We communicate with those charged with governance regarding, among other matters, the planned scope and timing of the audit and significant audit findings, including any significant deficiencies in internal control that we identify during our audit.
We also provide those charged with governance with a statement that we have complied with relevant ethical requirements regarding independence, and to communicate with them all relationships and other matters that may reasonably be thought to bear on our independence, and where applicable, related safeguards.
From the matters communicated with those charged with governance, we determine those matters that were of most significance in the audit of the Standalone Financial Statements of the current period and are therefore the key audit matters. We describe these matters in our auditors report unless law or regulation precludes public disclosure about the matter or when, in extremely rare circumstances, we determine that a matter should not be communicated in our report because the adverse consequences of doing so would reasonably be expected to outweigh the public interest benefits of such communication.
Report on Other Legal and Regulatory Requirements
1. As required by Section 143(3) of the Act, based on our audit we report that:
a) We have sought and obtained all the information and explanations which to the best of our knowledge and belief were necessary for the purposes of our audit.
b) In our opinion, proper books of account as required by law have been kept by the Company so far as it appears from our examination of those books.
c) The Balance Sheet, the Statement of Profit and Loss including Other Comprehensive Income, Statement of Changes in Equity and the Statement of Cash Flows dealt with by this Report are in agreement with the books of account.

EXERCISE:
In the audit report excerpt, which section of the Act requires the auditors to report on other legal and regulatory requirements?

THE DATA:
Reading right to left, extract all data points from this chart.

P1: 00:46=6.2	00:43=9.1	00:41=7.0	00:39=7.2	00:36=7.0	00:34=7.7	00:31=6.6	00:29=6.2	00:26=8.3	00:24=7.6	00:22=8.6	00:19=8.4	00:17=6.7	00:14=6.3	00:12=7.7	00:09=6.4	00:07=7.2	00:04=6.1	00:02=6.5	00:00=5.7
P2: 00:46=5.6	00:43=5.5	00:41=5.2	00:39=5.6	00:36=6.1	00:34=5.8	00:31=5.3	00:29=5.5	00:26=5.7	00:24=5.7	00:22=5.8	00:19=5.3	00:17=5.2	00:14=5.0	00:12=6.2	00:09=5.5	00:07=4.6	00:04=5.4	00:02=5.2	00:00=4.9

RESPONSE BELOW:
Section 143(3) of the Act.